Весь дом пропитан пылью и пустотой. По углам как будто раздается шорох. Райский ступил шаг, и в углу как будто кто-то ступил.
От сотрясения пола под шагами с колонн и потолков тихо сыпалась давнишняя пыль; кое-где на полу валялись куски и крошки отвалившейся штукатурки; в окне жалобно жужжит и просится в запыленное стекло наружу муха.
– Да, бабушка правду говорит: здесь страшно! – говорил, вздрагивая, Райский.
Но Верочка обегала все углы и уже возвращалась сверху, из внутренних комнат, которые, в противоположность
76
большим нижним залам и гостиным, походили на кельи, отличались сжатостью, уютностью и смотрели окнами на все стороны.
В комнате сумрачно, мертво, всё – подобие смерти, а взглянешь в окно – и отдохнешь: там кайма синего неба, зелень мелькает, люди шевелятся.
Верочка походила на молодую птичку среди этой ветоши и не смущалась ни преследующими взглядами портретов, ни сыростью, ни пылью, всем этим печальным запустением.
– Здесь хорошо, места много! – сказала она, оглядываясь. – Как там хорошо вверху! Какие большие картины, книги!
– Картины, книги? где? Как это я не вспомнил о них! Ай да Верочка!
Он поймал и поцеловал ее. Она отерла губы и побежала показывать книги.
Райский нашел тысячи две томов и углубился в чтение заглавий. Тут были все энциклопедисты, и Расин с Корнелем, Монтескьё, Макиавелли, Вольтер, древние классики во французском переводе и «Неистовый Орланд», и Сумароков с Державиным, и Вальтер Скотт, и знакомый «Освобожденный Иерусалим», и «Илиада» по-французски, и Оссиян в переводе Карамзина, Мармонтель и Шатобриан, и бесчисленные мемуары. Многие еще не разрезаны: как видно, владетели, то есть отец и дед Бориса, не успели прочесть их.
С тех пор не стало слышно Райского в доме; он даже не ходил на Волгу, пожирая жадно волюмы за волюмами.
Он читал, рисовал, играл на фортепьяно, и бабушка заслушивалась; Верочка, не сморгнув, глядела на него во все глаза, положив подбородок на фортепьяно.

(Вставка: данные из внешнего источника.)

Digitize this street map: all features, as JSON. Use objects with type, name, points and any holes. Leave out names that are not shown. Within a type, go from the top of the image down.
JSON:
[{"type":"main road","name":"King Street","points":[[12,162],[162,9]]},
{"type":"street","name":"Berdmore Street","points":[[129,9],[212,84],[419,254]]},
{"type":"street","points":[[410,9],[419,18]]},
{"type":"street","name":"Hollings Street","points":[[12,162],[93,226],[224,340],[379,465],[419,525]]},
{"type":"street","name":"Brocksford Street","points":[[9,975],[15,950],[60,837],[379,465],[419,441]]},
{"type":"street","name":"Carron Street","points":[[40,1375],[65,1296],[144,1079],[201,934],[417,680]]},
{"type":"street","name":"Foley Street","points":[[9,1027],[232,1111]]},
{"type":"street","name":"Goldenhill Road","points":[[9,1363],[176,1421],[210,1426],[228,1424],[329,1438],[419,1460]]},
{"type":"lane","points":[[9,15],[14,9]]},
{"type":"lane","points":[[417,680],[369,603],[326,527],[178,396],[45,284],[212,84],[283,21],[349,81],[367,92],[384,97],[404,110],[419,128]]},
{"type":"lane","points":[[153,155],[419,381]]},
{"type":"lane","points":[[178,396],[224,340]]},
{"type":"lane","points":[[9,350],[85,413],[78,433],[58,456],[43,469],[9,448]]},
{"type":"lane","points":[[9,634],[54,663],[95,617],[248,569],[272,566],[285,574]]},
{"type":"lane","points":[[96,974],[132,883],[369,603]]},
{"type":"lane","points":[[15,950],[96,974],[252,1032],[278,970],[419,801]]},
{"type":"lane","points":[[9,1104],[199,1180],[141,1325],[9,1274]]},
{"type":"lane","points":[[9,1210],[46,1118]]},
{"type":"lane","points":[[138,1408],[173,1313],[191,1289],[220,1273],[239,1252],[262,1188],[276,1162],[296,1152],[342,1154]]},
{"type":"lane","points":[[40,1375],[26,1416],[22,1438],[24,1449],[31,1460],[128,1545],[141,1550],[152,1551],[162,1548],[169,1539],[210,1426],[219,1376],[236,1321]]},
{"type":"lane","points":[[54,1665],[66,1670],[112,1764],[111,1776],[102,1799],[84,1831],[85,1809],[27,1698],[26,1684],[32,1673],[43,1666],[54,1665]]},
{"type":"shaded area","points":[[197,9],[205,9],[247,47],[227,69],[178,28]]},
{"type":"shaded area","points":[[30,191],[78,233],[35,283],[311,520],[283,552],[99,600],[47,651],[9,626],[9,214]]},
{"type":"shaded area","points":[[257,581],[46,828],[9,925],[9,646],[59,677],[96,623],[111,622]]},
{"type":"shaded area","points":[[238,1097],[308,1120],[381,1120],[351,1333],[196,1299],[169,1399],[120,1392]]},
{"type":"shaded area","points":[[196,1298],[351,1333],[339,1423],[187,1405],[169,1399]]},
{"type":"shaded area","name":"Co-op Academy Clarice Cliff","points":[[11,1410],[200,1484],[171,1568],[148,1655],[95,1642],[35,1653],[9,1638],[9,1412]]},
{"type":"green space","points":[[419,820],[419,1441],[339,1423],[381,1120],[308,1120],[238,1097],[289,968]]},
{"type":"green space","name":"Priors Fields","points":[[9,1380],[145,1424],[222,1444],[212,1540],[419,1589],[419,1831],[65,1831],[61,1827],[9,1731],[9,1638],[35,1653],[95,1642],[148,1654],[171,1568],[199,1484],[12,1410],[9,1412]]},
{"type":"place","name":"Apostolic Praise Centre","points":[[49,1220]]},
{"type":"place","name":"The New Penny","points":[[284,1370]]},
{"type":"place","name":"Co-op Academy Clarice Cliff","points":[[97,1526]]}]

То писал он стихи и читал громко, упиваясь музыкой их, то рисовал опять берег и плавал в трепете, в неге; чего-то ждал впереди – не знал чего, но вздрагивал страстно, как будто предчувствуя какие-то исполинские, роскошные наслаждения, видя тот мир, где всё слышатся звуки, где всё носятся картины, где плещет, играет, бьется другая, заманчивая жизнь, как в тех книгах, а не та, которая окружает его…
– Послушай, что я хотела тебя спросить, – сказала однажды бабушка, – зачем ты опять в школу поступил?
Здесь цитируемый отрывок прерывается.